Illinois’ House delegation presently has four Democratic women and no Republican women.
Of the four Democrats, first-term Rep. Lauren Underwood of the 14th Districtprobably has the most difficult re-election campaign. She represents a district of Chicago suburbs and exurbs that voted for Trump by 4 points in 2016. Her Republican opponent is Jim Oberweis, a state senator and wealthy dairy executive who previously lost six bids for House, Senate, and governor.
Oberweis had 26% of the vote in a seven-candidate primary and edged out two women — state Sen. Sue Rezin (23%) and Catalina Lauf (20%), a Latina who worked in the Trump administration’s Commerce Department. Rezin was the preferred candidate of Value in Electing Women PAC, which advocates for more Republican women in Congress, and the Republican Main Street Partnership PAC, which says it represents the “governing wing” of the party.
In the 13th District, which includes Champaign and most of Springfield, Democrat Betsy Dirksen Londrigan will face Rep. Rodney Davis(R) in a rematch of a 2018 contest that Davis won by less than 1 percentage point.
Republicans nominated businesswoman Esther Joy King to oppose Democratic Congressional Campaign Committee Chairwoman Cheri Bustos in the 17th District, which includes Rock Island and most of Rockford and Peoria.

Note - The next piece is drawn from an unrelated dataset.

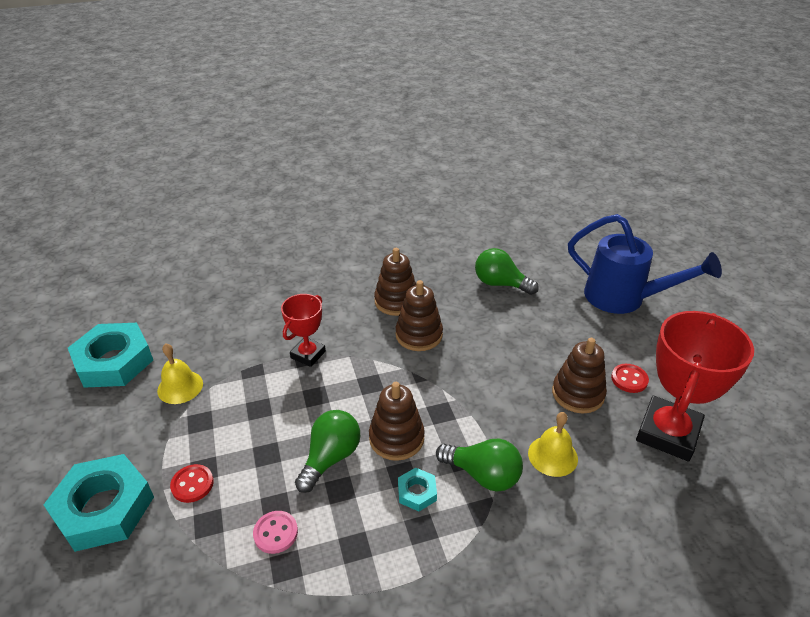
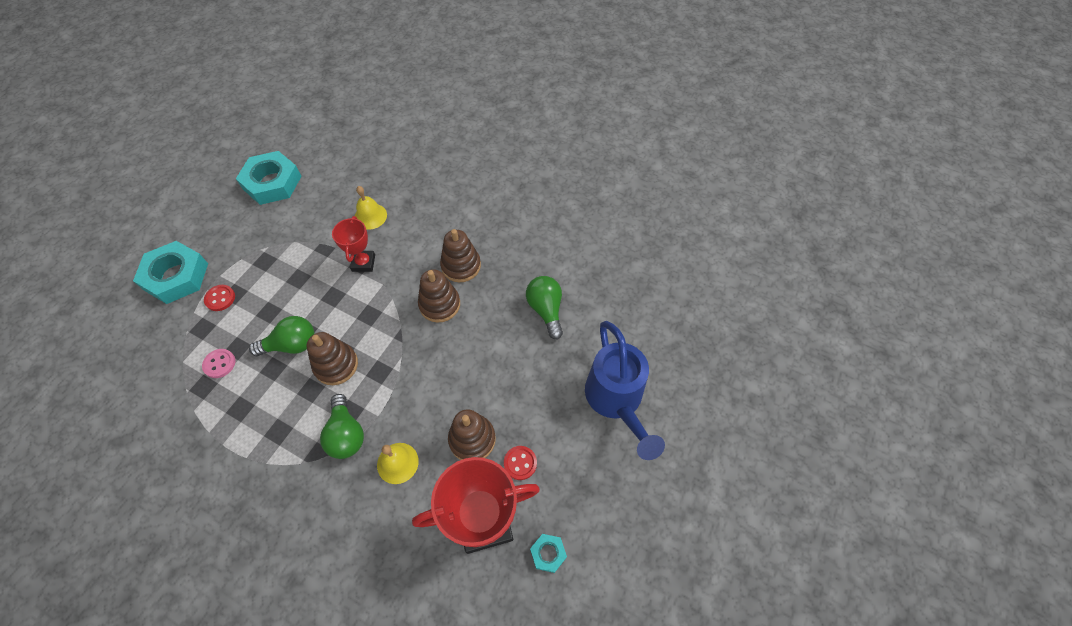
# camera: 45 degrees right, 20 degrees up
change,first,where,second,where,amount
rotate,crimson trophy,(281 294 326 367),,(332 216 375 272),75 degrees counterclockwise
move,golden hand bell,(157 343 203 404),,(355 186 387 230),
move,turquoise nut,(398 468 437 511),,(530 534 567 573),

The district voted for Trump by less than 1 percentage point in 2016, though Bustos was re-elected in 2018 with 62% — the best showing by any Democrat in a district that voted Republican for president.
In the 6th District, anchored in suburban DuPage County near Chicago, Republicans nominated Jeanne Ives, a former state legislator and military veteran, to oppose first-term Rep. Sean Casten (D). The district is upper-income and well-educated and historically Republican, though it resisted the GOP in 2016, when Trump lost the district by about 7 percentage points, and in 2018, when Casten unseated Rep. Peter Roskam (R). In 2018, Ives ran as a conservative primary challenger to then-Gov. Bruce Rauner and almost unseated him.
The other two women in the Illinois House delegation, Democratic Reps. Robin Kelly of the 2nd District and Jan Schakowskyof the 9th District, represent overwhelmingly Democratic constituencies in metropolitan Chicago and are strongly favored to win new terms in November.